### Goal of the exercise
Among the entries below, extract exactly the lines that run from the one with "two body regions" through the one with "There are many", both ends included.

### Given records
_ _ _ _ _
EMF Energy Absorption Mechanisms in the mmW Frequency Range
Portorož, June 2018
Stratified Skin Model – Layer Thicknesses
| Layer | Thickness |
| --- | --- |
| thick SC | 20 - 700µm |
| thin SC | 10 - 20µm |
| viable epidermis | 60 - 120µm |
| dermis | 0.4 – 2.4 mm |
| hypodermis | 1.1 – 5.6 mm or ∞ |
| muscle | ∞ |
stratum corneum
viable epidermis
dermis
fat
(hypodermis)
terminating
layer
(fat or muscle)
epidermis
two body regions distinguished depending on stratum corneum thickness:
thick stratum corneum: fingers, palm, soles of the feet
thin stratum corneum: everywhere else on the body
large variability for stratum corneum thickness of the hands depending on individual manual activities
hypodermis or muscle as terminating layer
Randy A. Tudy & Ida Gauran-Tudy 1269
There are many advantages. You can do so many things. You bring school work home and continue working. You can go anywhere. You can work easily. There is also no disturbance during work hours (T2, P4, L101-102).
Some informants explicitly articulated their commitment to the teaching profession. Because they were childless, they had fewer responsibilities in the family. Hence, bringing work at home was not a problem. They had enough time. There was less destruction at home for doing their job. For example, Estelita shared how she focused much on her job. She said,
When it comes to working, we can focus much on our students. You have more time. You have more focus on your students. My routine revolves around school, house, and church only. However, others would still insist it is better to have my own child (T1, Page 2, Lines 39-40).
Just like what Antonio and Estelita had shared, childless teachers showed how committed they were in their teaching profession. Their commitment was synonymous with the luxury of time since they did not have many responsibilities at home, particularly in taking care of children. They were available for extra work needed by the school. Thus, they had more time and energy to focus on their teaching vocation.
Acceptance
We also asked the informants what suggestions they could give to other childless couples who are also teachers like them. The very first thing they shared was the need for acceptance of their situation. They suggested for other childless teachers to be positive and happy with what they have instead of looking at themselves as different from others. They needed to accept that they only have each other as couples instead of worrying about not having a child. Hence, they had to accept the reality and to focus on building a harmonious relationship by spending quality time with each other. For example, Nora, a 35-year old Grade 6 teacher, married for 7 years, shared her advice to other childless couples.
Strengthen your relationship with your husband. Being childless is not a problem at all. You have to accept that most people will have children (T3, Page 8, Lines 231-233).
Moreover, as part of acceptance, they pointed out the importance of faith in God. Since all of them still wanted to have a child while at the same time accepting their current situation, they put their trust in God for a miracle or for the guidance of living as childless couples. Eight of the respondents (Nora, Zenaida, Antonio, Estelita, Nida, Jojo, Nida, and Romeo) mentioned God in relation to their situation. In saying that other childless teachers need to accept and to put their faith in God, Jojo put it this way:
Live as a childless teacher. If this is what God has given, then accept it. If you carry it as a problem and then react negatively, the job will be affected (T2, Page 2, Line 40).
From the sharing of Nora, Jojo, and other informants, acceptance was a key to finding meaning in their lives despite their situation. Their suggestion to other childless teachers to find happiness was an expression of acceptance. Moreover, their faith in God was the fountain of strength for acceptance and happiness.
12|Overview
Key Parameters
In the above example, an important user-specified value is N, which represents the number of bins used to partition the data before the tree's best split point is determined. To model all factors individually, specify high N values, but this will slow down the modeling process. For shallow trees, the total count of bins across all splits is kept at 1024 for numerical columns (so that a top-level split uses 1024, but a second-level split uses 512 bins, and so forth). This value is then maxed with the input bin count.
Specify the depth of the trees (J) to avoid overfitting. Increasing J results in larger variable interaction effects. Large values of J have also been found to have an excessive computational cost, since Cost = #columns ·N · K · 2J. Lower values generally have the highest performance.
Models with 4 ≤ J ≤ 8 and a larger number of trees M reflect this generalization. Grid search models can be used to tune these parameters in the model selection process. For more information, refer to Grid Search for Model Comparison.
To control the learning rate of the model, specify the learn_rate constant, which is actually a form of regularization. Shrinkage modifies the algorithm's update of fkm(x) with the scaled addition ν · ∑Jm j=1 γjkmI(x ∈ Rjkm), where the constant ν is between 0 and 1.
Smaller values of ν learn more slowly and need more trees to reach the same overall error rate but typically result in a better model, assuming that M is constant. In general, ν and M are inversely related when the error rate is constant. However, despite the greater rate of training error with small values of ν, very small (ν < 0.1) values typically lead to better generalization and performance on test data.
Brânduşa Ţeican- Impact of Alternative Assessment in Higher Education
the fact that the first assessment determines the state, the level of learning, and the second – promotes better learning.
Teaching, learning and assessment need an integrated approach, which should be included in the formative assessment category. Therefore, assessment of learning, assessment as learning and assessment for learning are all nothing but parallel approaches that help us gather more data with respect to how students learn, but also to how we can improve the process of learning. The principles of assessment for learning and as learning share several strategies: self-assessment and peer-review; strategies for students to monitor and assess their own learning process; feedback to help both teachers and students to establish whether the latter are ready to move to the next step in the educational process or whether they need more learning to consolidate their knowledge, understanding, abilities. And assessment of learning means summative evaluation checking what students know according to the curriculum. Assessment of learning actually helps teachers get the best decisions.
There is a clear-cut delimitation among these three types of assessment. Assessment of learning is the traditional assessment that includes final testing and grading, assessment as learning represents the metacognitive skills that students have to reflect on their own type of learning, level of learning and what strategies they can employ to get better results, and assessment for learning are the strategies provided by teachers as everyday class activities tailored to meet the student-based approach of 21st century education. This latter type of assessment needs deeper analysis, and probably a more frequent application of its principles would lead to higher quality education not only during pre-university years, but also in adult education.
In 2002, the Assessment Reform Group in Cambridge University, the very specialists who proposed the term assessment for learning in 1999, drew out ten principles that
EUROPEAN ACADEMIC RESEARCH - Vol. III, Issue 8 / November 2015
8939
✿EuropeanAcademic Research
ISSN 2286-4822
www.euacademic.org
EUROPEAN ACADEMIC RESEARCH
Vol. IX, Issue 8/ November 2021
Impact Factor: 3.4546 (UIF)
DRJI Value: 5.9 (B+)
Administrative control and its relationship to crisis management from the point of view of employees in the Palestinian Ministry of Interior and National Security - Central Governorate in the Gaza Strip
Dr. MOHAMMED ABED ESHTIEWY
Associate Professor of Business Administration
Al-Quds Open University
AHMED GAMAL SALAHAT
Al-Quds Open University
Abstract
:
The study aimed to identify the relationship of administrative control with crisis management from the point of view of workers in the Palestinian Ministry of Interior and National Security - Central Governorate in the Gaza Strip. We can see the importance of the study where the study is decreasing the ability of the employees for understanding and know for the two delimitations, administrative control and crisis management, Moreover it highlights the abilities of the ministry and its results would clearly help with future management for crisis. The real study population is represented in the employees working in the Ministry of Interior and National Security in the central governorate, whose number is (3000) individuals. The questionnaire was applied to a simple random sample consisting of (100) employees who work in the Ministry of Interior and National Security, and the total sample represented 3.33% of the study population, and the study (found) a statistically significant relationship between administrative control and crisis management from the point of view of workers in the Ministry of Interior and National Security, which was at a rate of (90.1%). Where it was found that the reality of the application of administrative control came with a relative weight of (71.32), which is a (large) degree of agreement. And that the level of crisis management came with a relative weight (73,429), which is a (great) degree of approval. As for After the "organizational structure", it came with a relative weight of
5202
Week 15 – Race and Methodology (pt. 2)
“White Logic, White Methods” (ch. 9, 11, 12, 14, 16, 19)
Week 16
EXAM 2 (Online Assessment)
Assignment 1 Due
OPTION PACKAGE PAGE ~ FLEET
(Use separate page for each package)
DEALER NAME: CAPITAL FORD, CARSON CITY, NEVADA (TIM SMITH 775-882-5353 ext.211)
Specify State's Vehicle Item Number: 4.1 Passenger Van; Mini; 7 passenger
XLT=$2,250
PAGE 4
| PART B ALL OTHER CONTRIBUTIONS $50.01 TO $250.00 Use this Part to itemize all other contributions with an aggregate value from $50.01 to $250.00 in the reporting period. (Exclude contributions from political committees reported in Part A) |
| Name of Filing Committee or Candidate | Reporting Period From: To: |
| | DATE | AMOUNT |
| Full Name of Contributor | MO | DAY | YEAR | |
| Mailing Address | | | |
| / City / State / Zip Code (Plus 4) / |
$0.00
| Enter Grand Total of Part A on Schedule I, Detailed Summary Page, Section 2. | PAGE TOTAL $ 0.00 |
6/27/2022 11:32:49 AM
_ _ _ _ _
### Written response
two body regions distinguished depending on stratum corneum thickness:
thick stratum corneum: fingers, palm, soles of the feet
thin stratum corneum: everywhere else on the body
large variability for stratum corneum thickness of the hands depending on individual manual activities
hypodermis or muscle as terminating layer
Randy A. Tudy & Ida Gauran-Tudy 1269
There are many advantages. You can do so many things. You bring school work home and continue working. You can go anywhere. You can work easily. There is also no disturbance during work hours (T2, P4, L101-102).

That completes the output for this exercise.